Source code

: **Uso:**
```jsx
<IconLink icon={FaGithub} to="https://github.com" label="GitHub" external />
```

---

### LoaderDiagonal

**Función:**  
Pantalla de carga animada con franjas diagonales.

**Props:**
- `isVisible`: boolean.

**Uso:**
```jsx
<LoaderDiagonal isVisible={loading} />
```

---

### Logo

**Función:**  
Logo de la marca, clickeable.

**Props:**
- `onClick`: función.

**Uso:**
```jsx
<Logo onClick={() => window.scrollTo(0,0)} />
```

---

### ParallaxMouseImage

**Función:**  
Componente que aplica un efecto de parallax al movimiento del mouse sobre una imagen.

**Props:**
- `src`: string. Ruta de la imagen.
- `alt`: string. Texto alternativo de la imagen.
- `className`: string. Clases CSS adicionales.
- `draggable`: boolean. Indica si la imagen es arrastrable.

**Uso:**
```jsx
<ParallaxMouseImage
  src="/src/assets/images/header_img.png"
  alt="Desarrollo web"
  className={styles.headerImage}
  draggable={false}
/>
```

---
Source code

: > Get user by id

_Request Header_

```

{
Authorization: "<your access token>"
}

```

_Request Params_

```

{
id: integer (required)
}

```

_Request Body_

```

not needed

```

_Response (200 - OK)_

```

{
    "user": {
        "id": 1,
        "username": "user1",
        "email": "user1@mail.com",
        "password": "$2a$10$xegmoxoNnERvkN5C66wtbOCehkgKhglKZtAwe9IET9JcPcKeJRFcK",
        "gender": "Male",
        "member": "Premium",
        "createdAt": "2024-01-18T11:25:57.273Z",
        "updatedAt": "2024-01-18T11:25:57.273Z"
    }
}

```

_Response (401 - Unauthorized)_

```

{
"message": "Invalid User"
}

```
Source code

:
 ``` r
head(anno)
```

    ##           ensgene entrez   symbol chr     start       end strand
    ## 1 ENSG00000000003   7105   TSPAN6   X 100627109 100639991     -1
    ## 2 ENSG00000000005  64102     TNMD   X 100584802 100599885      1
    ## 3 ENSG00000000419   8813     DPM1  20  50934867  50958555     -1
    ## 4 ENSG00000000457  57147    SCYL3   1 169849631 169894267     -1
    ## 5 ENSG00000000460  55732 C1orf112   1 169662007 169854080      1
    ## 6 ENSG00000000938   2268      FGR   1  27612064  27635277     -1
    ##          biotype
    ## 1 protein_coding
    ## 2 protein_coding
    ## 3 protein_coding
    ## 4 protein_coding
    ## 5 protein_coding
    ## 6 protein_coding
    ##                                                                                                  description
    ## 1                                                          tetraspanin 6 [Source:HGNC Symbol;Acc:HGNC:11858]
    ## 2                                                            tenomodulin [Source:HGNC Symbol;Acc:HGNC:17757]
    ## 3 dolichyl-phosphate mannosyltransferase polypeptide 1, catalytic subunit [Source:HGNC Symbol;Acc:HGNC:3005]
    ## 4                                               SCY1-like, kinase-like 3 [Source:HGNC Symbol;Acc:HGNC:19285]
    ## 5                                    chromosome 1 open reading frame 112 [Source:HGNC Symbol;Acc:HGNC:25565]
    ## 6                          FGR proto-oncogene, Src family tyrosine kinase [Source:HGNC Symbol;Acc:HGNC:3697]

:: EXERCISE ::
Report every line from the listing above where the string "kinase" can be found.

:: ANSWER SECTION ::
    ## 4                                               SCY1-like, kinase-like 3 [Source:HGNC Symbol;Acc:HGNC:19285]
    ## 6                          FGR proto-oncogene, Src family tyrosine kinase [Source:HGNC Symbol;Acc:HGNC:3697]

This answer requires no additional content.